Inspiration

Building multi-agent systems is still slow and brittle. We wanted a visual, MCP-native way to go from idea → agent in minutes.

What it does

Hiveflow is a visual orchestrator for AI agents. On a drag-and-drop canvas you connect models, tools, and APIs with live previews. We added MCP connectors for Redis (KV/cache/pub-sub) and Minimax (LLM/voice).

How we built it

• Node-based canvas with a DAG scheduler; streamed execution node-by-node.
• Hiveflow MCP server so assistants (e.g., Claude/Cursor) can list, run, and monitor flows.
• Observability: traces, latency, token usage, retries.

Challenges we ran into

• Tool/schema drift across functions.
• Rate limits & backpressure in parallel branches.
• Secret management and environment hygiene.
• Voice streaming jitter (barge-in, partials).

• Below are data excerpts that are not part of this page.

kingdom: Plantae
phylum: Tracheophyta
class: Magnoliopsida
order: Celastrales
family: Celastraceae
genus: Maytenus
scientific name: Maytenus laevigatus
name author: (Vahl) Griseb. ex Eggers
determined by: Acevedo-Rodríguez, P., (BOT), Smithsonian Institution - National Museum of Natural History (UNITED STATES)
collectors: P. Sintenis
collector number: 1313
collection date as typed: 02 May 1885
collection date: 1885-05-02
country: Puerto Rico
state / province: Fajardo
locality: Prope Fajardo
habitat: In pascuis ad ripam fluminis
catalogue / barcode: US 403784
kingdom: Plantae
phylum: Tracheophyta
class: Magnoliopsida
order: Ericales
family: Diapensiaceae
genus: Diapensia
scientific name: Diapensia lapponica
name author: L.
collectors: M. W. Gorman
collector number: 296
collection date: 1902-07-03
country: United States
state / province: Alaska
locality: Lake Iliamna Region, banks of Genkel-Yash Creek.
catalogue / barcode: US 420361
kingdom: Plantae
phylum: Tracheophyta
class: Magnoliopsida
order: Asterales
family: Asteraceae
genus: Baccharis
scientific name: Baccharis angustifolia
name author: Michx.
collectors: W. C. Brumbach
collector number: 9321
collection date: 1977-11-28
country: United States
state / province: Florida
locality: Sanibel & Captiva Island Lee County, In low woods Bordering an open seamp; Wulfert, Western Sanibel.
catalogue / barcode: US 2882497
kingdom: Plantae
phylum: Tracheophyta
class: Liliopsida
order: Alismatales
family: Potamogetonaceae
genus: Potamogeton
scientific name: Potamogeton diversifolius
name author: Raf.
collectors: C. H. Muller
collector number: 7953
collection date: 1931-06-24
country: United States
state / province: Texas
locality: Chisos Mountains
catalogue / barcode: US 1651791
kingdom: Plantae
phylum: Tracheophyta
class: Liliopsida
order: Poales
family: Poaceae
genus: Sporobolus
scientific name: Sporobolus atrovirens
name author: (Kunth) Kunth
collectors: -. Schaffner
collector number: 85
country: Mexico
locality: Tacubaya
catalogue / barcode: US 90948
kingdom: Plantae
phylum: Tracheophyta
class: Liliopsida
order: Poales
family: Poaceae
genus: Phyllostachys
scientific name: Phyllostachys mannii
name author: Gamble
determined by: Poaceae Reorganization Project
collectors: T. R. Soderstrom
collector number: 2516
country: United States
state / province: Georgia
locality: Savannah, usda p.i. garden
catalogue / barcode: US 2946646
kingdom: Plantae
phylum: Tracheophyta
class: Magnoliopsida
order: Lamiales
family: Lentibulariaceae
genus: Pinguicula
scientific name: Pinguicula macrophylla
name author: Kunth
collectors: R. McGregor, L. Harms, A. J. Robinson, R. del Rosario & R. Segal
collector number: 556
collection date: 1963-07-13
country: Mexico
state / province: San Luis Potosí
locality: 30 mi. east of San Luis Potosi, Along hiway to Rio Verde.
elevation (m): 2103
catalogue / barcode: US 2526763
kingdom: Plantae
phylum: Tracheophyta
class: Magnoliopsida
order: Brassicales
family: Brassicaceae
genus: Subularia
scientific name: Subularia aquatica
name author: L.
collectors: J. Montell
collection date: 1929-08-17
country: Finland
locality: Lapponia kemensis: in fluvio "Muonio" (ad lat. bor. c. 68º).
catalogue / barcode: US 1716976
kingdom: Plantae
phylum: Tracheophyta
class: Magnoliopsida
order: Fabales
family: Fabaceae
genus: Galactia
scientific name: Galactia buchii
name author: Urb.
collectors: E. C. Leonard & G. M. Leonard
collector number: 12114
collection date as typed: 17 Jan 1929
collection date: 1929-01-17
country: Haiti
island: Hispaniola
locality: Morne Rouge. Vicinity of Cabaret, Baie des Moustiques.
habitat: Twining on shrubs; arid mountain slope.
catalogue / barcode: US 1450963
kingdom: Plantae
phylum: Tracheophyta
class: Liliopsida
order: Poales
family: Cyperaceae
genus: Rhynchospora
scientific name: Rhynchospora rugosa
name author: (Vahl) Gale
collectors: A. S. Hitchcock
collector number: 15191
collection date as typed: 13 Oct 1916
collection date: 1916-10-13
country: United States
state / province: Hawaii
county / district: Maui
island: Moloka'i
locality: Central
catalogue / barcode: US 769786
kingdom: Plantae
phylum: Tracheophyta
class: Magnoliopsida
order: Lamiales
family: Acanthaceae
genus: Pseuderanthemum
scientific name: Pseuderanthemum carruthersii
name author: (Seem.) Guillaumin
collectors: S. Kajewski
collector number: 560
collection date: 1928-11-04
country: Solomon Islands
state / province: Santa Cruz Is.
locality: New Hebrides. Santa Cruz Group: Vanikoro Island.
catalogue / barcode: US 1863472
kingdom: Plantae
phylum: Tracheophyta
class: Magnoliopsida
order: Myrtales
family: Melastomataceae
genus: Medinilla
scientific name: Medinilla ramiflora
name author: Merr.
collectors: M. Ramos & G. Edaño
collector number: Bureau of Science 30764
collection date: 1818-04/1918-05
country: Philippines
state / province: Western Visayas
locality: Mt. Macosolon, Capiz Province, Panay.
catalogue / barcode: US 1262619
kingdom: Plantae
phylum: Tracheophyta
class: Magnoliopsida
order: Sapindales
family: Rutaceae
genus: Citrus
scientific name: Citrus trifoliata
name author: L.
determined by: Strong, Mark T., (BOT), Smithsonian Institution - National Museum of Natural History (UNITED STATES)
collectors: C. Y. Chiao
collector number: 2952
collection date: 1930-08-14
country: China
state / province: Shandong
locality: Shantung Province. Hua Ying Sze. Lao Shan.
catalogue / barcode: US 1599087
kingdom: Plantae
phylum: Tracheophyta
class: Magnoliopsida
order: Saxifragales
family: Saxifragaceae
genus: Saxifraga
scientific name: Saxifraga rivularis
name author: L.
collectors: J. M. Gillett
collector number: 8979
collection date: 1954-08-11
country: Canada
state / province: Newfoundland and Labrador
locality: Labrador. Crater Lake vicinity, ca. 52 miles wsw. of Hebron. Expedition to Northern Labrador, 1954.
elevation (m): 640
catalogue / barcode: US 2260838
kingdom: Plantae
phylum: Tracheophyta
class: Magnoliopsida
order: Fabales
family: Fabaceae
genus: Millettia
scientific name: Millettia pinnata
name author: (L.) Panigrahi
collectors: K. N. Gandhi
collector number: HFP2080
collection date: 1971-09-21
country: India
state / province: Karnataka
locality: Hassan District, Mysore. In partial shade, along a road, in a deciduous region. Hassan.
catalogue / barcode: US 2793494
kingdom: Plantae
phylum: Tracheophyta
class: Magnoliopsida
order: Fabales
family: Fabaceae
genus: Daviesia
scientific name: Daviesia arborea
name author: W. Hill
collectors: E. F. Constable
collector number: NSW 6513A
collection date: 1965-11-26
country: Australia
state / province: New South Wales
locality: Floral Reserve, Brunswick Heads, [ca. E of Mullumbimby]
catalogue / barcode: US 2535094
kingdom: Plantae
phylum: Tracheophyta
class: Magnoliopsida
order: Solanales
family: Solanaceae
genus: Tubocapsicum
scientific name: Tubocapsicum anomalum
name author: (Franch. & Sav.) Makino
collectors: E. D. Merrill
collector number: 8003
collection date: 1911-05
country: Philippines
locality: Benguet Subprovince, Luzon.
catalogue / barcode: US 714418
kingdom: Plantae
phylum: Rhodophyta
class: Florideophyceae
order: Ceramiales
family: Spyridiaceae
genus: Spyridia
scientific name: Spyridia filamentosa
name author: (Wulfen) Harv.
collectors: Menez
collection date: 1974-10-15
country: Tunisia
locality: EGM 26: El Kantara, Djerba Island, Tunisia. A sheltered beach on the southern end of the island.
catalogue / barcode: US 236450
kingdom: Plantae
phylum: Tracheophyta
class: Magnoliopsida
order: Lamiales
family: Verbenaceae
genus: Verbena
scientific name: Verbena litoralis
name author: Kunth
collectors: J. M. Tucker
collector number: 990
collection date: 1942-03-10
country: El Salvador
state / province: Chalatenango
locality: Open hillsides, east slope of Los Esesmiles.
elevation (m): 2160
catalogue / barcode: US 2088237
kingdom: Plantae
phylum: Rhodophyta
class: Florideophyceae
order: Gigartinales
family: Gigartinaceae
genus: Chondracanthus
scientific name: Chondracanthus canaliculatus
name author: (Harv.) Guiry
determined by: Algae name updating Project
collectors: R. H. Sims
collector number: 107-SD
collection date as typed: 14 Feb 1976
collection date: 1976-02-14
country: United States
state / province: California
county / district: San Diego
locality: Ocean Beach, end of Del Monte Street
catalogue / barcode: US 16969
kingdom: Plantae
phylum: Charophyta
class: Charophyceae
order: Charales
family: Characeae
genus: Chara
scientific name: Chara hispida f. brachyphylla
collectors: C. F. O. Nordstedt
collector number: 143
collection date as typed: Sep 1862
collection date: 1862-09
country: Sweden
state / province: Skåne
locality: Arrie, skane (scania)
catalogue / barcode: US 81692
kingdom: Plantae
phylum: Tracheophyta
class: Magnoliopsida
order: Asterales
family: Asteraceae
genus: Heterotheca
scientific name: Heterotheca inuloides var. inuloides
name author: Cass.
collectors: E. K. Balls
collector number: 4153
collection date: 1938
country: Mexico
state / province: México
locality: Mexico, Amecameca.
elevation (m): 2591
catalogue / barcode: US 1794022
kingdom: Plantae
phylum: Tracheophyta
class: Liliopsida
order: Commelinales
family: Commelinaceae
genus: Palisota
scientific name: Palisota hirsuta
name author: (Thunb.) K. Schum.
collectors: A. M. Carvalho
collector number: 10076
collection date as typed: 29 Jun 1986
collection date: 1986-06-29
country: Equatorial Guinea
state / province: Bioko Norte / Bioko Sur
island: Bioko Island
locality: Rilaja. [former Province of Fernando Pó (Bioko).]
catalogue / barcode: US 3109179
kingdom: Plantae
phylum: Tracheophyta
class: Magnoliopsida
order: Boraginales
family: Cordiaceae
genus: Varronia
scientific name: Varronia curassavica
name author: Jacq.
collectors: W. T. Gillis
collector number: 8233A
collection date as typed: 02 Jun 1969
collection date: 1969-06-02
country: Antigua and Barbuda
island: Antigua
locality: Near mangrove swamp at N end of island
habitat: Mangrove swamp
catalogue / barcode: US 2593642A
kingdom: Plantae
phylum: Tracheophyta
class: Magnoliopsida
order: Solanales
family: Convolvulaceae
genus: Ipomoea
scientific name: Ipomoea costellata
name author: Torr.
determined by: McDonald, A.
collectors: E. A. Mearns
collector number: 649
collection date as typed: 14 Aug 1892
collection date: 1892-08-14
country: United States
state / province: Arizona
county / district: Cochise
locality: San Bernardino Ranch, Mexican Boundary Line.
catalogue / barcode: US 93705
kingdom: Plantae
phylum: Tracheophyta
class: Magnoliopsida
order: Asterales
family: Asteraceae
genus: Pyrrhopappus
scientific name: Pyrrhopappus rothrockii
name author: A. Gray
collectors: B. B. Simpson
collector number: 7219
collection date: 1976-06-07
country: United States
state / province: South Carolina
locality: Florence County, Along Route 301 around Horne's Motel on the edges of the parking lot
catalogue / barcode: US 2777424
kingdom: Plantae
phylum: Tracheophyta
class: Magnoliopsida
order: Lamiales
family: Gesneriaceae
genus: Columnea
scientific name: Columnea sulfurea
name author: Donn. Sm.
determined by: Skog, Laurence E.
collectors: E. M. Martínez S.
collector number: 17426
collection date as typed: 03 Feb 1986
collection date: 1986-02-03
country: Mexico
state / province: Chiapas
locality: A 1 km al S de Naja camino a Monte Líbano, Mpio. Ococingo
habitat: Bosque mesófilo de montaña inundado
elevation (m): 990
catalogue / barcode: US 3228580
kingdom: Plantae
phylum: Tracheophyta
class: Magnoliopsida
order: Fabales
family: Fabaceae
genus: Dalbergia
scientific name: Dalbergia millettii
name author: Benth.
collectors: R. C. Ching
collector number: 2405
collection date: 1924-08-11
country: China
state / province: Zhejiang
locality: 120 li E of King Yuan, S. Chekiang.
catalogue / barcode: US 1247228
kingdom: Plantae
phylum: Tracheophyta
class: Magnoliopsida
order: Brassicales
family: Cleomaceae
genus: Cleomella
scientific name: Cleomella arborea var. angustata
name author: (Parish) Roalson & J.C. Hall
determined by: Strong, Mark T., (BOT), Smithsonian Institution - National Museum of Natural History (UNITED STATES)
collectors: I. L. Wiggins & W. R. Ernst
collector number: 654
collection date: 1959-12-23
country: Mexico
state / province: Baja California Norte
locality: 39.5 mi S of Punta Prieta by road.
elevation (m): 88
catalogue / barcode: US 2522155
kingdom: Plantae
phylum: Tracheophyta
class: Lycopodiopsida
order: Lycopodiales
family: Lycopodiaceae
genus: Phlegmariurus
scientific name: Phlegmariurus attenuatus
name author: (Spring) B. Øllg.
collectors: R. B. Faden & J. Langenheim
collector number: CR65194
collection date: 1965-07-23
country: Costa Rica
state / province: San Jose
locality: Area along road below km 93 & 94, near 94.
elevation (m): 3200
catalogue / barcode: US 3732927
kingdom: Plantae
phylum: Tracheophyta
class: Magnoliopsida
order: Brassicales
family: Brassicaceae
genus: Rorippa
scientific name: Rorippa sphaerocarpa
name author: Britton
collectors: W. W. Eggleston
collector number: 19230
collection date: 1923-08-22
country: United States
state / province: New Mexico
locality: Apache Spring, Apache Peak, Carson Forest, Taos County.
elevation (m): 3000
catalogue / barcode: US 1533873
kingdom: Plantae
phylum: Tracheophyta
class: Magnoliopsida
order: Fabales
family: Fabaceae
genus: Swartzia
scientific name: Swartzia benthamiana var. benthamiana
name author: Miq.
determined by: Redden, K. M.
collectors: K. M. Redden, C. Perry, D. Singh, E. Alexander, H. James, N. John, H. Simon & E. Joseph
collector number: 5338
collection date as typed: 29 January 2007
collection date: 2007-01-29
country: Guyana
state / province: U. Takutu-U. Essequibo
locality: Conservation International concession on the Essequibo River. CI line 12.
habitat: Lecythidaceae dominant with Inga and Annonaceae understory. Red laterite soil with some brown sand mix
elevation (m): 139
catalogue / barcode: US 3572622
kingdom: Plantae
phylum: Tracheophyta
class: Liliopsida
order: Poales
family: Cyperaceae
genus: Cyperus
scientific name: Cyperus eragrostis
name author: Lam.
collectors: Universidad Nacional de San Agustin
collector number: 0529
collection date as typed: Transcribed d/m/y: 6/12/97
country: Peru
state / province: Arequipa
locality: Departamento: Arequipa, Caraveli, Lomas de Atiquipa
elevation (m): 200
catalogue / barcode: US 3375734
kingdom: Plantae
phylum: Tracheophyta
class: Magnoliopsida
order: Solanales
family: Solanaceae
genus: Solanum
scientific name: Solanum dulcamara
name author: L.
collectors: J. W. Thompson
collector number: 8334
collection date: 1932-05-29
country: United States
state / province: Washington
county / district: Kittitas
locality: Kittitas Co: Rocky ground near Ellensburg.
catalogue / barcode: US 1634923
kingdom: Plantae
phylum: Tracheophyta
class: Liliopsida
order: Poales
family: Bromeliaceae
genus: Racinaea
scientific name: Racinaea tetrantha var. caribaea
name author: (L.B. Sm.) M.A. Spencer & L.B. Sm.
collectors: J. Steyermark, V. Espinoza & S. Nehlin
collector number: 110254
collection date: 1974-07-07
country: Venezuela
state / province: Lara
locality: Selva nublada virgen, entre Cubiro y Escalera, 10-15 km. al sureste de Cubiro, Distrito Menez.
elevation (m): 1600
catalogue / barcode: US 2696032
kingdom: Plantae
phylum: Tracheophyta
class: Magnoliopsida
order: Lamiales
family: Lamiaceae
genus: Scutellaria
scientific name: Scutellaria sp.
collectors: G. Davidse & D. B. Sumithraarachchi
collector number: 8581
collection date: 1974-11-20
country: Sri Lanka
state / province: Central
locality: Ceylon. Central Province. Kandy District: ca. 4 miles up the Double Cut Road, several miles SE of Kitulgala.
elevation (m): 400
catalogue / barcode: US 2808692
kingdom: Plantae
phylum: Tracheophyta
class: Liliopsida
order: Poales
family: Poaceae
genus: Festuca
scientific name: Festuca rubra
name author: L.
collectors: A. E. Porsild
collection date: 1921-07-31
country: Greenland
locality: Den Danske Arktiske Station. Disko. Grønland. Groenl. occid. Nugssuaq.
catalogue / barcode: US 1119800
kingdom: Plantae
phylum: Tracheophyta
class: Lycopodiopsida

Accomplishments that we’re proud of

• End-to-end flow triggered from an assistant via MCP.
• New MCP tools: redis and minimax working in real demos.
• Demo-ready multi-agent workflows built in minutes.

What we learned

• MCP turns assistants into operators of flows, not just users.
• UX + observability speed iteration more than “one more model.”
• Short-lived, scoped credentials are non-negotiable.

What’s next for Hiveflow

• More MCP tools (Notion, Slack, DBs) and verticalized templates.
• Team collaboration, versioning, and hosted SaaS + SDK.
• Deeper memory via Redis patterns and built-in eval harnesses.